Die Wahrheit: Hausierer auf Wahlfahrt
Der türkische Außenminister Mevlüt Çavuşoğlu möchte am 29. Mai in Solingen Krokodilstränen gegen den Faschismus vergießen.
Als am Morgen des 29. Mai 1993 vier Solinger Nazisprosse loszogen, um ihren Traum vom Biodeutschtum zu befeuchten und das Leben einer türkischen Familie zu verfeuern, markierten sie nur den vorläufigen Höhepunkt einer Serie von Pogromen, die artverwandte Nachgeburten des Dutzendjährigen Reichs zuvor in Hoyerswerda, Rostock und Mölln veranstaltet hatten.
Drei Tage vor dem fünffachen Mord hatte die Regierung Kohl das Asylrecht massiv verschärft und auch am Tag der Trauerfeier hatte der gewichtige Chef dickere Bretter zu bohren, als, so sein damaliger Sprecher, „in einen Beileidstourismus aus[zu]brechen“.
Mevlüt Çavuşoğlu, Klassenbester seines Präsidenten und Außenminister der heutigen Türkei, ist da aus anderem Mehl geschwitzt. Der publikumshungrige Springinsfeld hat den Eventbraten sofort bis Ankara gerochen und sich der nordrhein-westfälischen Landesregierung als Redner für die Gedenkfeier zum 25. Jahrestag des Solinger Brandanschlages aufgebrummt.
Wie Erdoğans Ratschluss es zufällig will, findet in der Türkei vier Wochen später eine vorgezogene Dressurnummer statt, die Knecht Mevlüt, ganz sicher ohne zu erröten, vermutlich als Parlaments- und Präsidentschaftswahlen bezeichnen würde. Ein Kurde, wer Böses dabei denkt.
Werbetrommel für Frühjahrsputz
Letztere haben sich, geht es nach Erdoğans Hofmarschall, ohnehin warm anzuziehen. Seitdem die Türkei nicht mehr nur das eigene Territorium, sondern auch Syrien und demnächst den Irak von einer Ethnie säubert, die so tollkühn ist, sich zur selben Spezies wie Çavuşoğlu zu rechnen, wird dieser nicht müde, im Ausland die Werbetrommel für seinen Frühjahrsputz zu rühren. „Der Siedepunkt des Volkes ist sehr nah“, drohte der Kochtopfhausierer unlängst all jenen, welche den Hygienebegriff dieses Volkes nicht teilen und die Kurden in Syrien davor beschützen möchten.
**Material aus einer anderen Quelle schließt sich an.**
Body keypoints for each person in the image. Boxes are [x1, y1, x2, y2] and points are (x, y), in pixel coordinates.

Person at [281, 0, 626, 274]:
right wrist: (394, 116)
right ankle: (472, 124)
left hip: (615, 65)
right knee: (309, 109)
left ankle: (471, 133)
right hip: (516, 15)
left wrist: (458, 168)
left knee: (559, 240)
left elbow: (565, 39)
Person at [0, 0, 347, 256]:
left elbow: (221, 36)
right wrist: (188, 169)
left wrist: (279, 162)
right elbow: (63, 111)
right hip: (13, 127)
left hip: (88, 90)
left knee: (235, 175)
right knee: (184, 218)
Hochtemperiert und rassenrein geht es auch sonst zur Sache, wenn der versierte Anheizer in fremden Landen auf seine Leute trifft: „Überall auf der Welt kommen wir mit unseren Volksgenossen zusammen! Niemand kann diese Bande mit Volksgenossen zerschneiden! Wir beugen uns nur vor Gott, sonst vor niemandem“, fauchte Mevlüt Çavuşoğlu im März 2017 vom Balkon des türkischen Konsulats in Hamburg und warf faschistische Wolfsgrußhändchen in den johlenden Mob. Als die Niederländer dem strammen Volksaufklärer daraufhin eine ähnliche Propagandaparty in Rotterdam strichen, bekamen sie selbstredend und von allerhöchster Stelle erklärt, wer die wahren Nazis sind.
Meisterstück der Germanen
Dass die Deutschen indes bei all dem Spalier stehen, indem sie neben der militärischen neuerdings auch die akustische Logistik zur Verfügung stellen, bedient eine gloriose wilhelminische Tradition, von der die Armenier schon vor hundert Jahren ein Liedchen trällern konnten. 25 Jahre später hatte der germanische Lehrling den osmanischen Gesellen überholt und schnitzte sein eigenes Meisterstück, dessen Splitter 2018 genauso umherschwirren wie 1993.
Insofern passt die Begegnung von Erdoğans Grillanzünder Çavuşoğlu mit der Solinger Vergangenheit am 29. Mai wie Arsch auf Eimer.